#### Extract:
▬▬▬▬▬▬
Created attachment 78551 [details] [diff] [review] Patch to prevent pk11_cert_collect from storing NULL in certData.certs This patch may prevent the crash but I am wondering if we should fix the underlying problem, that is, the nsslowcert_DecodeDERCertificate failure.
DER_DecodeCert could fail if the DER cert data isn't valid. This could occur because the database had been corrupted at some point, or somehow we've injected an invalid certificate into the database. Wan-Teh's fix seems resonable to me. We may want to review the code and see where else a corrupted certificate may cause us problems. We probably should look at the cert and make sure it's a corruption problem and not a valid cert that isn't being parsed by our templates. bob
Comment on attachment 78551 [details] [diff] [review] Patch to prevent pk11_cert_collect from storing NULL in certData.certs Just wanted to note that Bob has reviewed this patch and I've checked it in on the trunk. I specifically asked Bob whether pk11_cert_collect should return SECSuccess if 'cert' is NULL. I explained that if pk11_cert_collect returns SECFailure, nsslowcert_TraversePermCertsForSubject will abort the cert traversal. Bob said returning SECSuccess is correct.
We should land this on the branch. Nominating adt1.0.0. I will send mail to drivers.
Comment on attachment 78551 [details] [diff] [review] Patch to prevent pk11_cert_collect from storing NULL in certData.certs firstname.lastname@example.org
adt1.0.0+ (on ADTs behalf) checkin to 1.0. Pls check this into the trunk and 1.0 branch.
I checked in the fix on the MOZILLA_1_0_0_BRANCH.
Thanks, Wan-Teh. Should we check this in to NSS_CLIENT_TAG, too?
When checking a fix into 1.0, please add fixed1.0.0. Thanks!
Removing adt1.0.0+, as this is fixed on 1.0 branch.
Changed the QA contact to Bishakha.
I checked in the fix on the NSS_3_4_BRANCH.
Set target milestone 3.4.2.
Marked the bug fixed.
▬▬▬▬▬▬
[Saved entries]

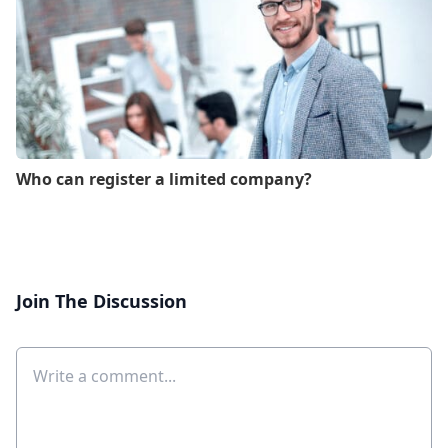
Who can register a limited company?
Join The Discussion
Comment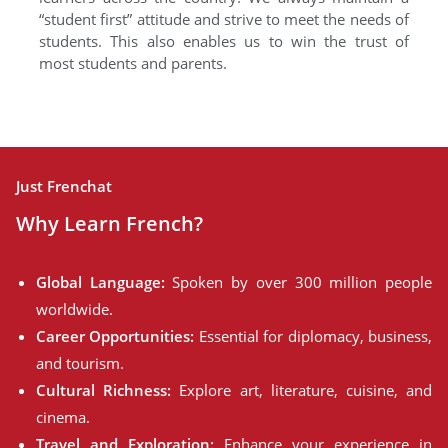
“student first” attitude and strive to meet the needs of
students. This also enables us to win the trust of
most students and parents.
Just Frenchat
Why Learn French?
Global Language:
Spoken by over 300 million people
worldwide.
Career Opportunities:
Essential for diplomacy, business,
and tourism.
Cultural Richness:
Explore art, literature, cuisine, and
cinema.
Travel and Exploration:
Enhance your experience in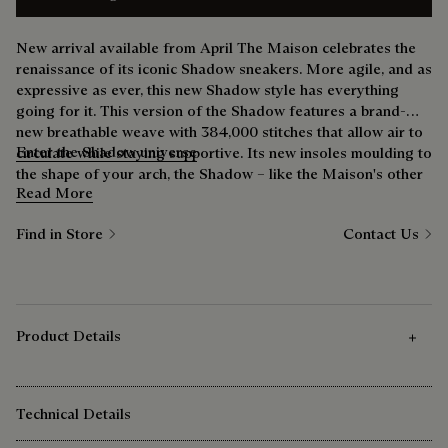
New arrival available from April The Maison celebrates the
renaissance of its iconic Shadow sneakers. More agile, and as
expressive as ever, this new Shadow style has everything
going for it. This version of the Shadow features a brand-
new breathable weave with 384,000 stitches that allow air to
Enter the Shadow universe
circulate while staying supportive. Its new insoles moulding to
the shape of your arch, the Shadow – like the Maison's other
Read More
shoes – improves everyday life. As for the outsole, its new
cushioning adapts to your gait and accompanies each step
Find in Store
Contact Us
with unprecedented softness. A daily driver offering a
freshness you've never felt before, suitable for all occasions.
Product Details
Technical Details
▬▬▬▬▬▬
#### Task item A:
Decide whether each statement agrees with the bug thread, answering yes or no and quoting the words of the bug thread that settle it: (i) Bob considered it correct for pk11_cert_collect to return SECSuccess when 'cert' is NULL; (ii) the fix was checked in on the NSS_3_4_BRANCH; (iii) the target milestone was set to 3.4.1.
#### Task item B:
Return the stretch of the bug thread from "When checking a" through "the bug fixed.", copied word for word.

#### Worked solution A:
(i) Yes: "Bob said returning SECSuccess is correct."
(ii) Yes: "I checked in the fix on the NSS_3_4_BRANCH."
(iii) No: "Set target milestone 3.4.2."

#### Worked solution B:
When checking a fix into 1.0, please add fixed1.0.0. Thanks!
Removing adt1.0.0+, as this is fixed on 1.0 branch.
Changed the QA contact to Bishakha.
I checked in the fix on the NSS_3_4_BRANCH.
Set target milestone 3.4.2.
Marked the bug fixed.